On the enclave side, STEVE runs as a reverse proxy in front of the application:

                     Enclave
                  ┌─────────────────────────────────────┐
 TLS-encrypted    │                                     │
 ─────────────>   │  STEVE ──> Application              │
 traffic          │  (8080)    (port 8083)              │
                  └─────────────────────────────────────┘

STEVE listens on port 8080, decrypts incoming requests, and forwards them to the application on port 8083. Responses flow back through STEVE, which encrypts them before sending to the client.

The application remains unaware of the encryption layer. It receives standard HTTP requests and returns standard HTTP responses. This separation of concerns means existing applications can be deployed in enclaves with E2E encryption without code changes.

Integration with EnclaveOS

In Caution deployments, STEVE is built into the enclave image automatically. The init system starts STEVE before the user application, and vsock proxies route external traffic through STEVE. Developers don’t need to configure or manage the encryption layer.

The attestation service runs alongside STEVE, providing the /attestation endpoint that clients use to verify the enclave and obtain the verifying key.

Threat model

What STEVE protects against

What STEVE does not protect against

STEVE is one layer in a defense-in-depth strategy.

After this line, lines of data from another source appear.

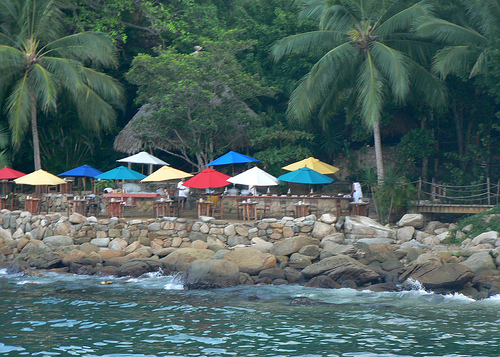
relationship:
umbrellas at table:
[179, 146, 341, 196] [186, 190, 359, 205]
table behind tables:
[186, 190, 359, 205] [33, 190, 348, 210]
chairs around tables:
[25, 193, 267, 223] [33, 190, 348, 210]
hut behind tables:
[325, 131, 415, 196] [33, 190, 348, 210]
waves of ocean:
[44, 262, 183, 297] [4, 269, 499, 354]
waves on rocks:
[44, 262, 183, 297] [6, 231, 491, 298]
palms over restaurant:
[1, 5, 496, 136] [2, 146, 368, 215]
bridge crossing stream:
[401, 177, 495, 214] [441, 221, 460, 224]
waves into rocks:
[44, 262, 183, 297] [6, 231, 491, 298]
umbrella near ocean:
[272, 165, 332, 190] [4, 269, 499, 354]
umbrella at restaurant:
[226, 164, 283, 194] [2, 146, 368, 215]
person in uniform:
[348, 179, 363, 202] [353, 180, 362, 198]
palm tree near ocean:
[1, 1, 127, 172] [4, 269, 499, 354]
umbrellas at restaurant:
[179, 146, 341, 196] [2, 146, 368, 215]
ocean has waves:
[4, 269, 499, 354] [44, 262, 183, 297]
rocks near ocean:
[6, 231, 491, 298] [4, 269, 499, 354]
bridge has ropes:
[401, 177, 495, 214] [422, 179, 485, 197]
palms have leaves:
[1, 5, 496, 136] [43, 22, 124, 130]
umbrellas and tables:
[179, 146, 341, 196] [33, 190, 348, 210]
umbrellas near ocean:
[179, 146, 341, 196] [4, 269, 499, 354]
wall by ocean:
[360, 150, 410, 183] [4, 269, 499, 354]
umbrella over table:
[178, 163, 235, 192] [186, 190, 359, 205]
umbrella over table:
[272, 165, 332, 190] [186, 190, 359, 205]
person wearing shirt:
[175, 178, 191, 204] [171, 182, 191, 195]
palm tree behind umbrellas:
[1, 1, 127, 172] [179, 146, 341, 196]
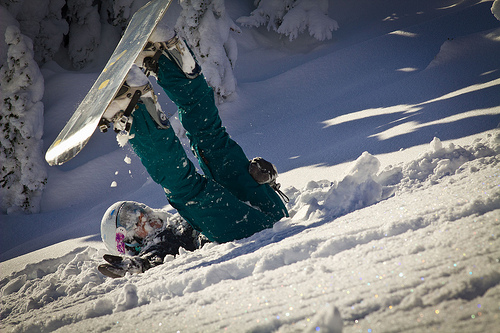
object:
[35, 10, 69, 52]
tree branch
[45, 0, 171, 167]
bottom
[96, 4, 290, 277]
boarder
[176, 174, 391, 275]
shadow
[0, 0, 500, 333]
snow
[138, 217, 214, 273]
coat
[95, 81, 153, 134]
boots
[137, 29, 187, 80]
boots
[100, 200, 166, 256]
helmet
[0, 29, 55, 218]
tree branch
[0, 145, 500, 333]
field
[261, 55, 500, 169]
shadow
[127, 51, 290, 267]
suit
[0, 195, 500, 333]
tracks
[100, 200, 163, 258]
head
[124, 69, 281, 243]
legs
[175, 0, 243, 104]
branch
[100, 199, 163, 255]
hat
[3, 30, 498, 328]
ground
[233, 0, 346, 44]
tree branch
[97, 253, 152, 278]
black mitten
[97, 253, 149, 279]
hand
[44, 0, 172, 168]
board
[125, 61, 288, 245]
pants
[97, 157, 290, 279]
gloves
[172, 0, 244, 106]
tree branch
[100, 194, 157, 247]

It eliminates the host as a trusted party for confidentiality, but it doesn’t replace secure coding practices or hardware-level protections. However, assuming those issues are resolved, STEVE becomes a component in a highly secure architecture.

Conclusion

TLS is necessary but not sufficient for enclave security. When TLS terminates outside the enclave, the host becomes a trusted party with access to all plaintext traffic. This undermines the confidentiality guarantees that enclaves are meant to provide.

STEVE adds a second encryption layer that terminates inside the enclave, bound to hardware attestation. Clients verify they’re communicating with attested enclave code before establishing an encrypted channel. The host sees only opaque ciphertext.

The implementation is transparent to applications: a service worker handles browser-side encryption, and STEVE runs as a reverse proxy inside the enclave. Existing applications can be deployed with E2E encryption without code changes.

For applications where data confidentiality matters, trusting a network-attached host is not acceptable. STEVE removes that trust requirement.